He also played in several of Molière’s comedies. He took the part of the physician in Pourceaugnac and he played the comical Muphti in Le Bourgeois Gentilhomme.
ONE OF THE TWENTY-FOUR VIOLINS OF THE KING, 1688
Lully ruled like a king.
Lully was the King of Music, not only in France, but in all of Europe in those grand days when France stood at the head of all nations in wealth and power under her “Sun-King.”

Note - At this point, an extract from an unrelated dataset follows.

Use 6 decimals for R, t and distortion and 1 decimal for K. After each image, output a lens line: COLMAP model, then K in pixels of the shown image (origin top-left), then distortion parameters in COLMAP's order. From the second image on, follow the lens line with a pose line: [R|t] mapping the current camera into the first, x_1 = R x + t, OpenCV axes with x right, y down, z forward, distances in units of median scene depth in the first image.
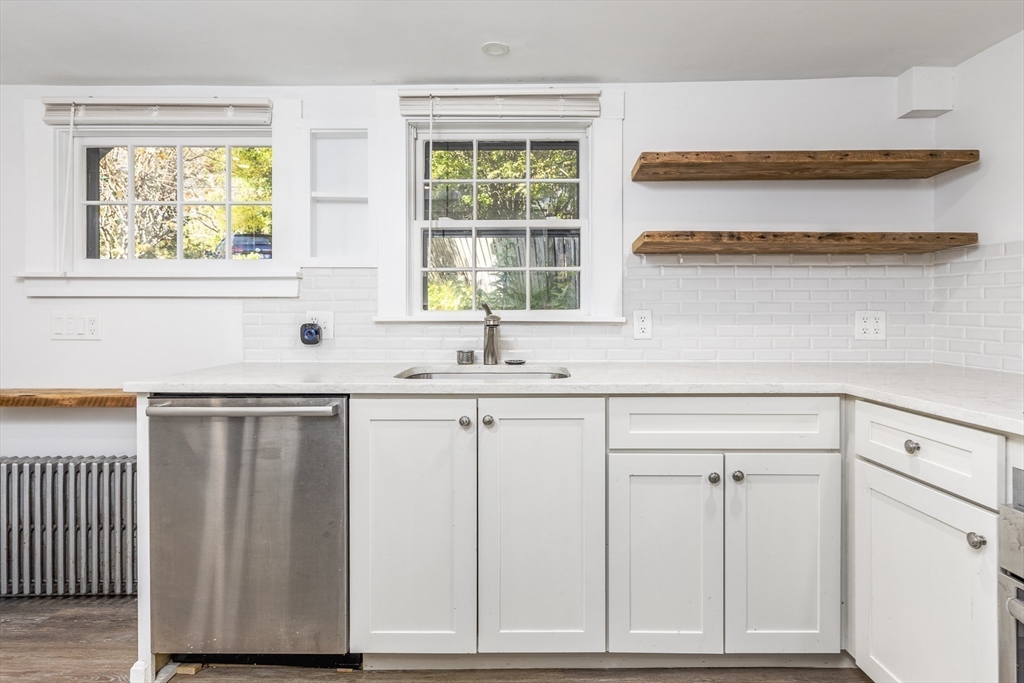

One day in 1687, while conducting a Te Deum in honor of the King’s recovery from an illness, Lully, “the better to demonstrate his zeal,” the contemporary account relates, “he himself beat the time with the cane he used for this purpose, and he struck himself in the heat of action a blow upon the end of his foot. This caused a small blister.”[42] The quack doctor who was summoned was incompetent and Lully died from blood-poisoning. He left four houses in Paris and a large fortune.
His portraits, which represent him in the big flowing curls of the day—much like the King’s own wig—and with large heavy features, are said by contemporaries to flatter him.
Lully was an undoubted genius and he was always clever. We sometimes wonder if he did not know what he was doing when he wrote his satirical song on “Big Mademoiselle,” who had plenty of enemies ready to laugh at her expense.
Lully always knew how to attract attention to himself and he never seems to have made a mistake.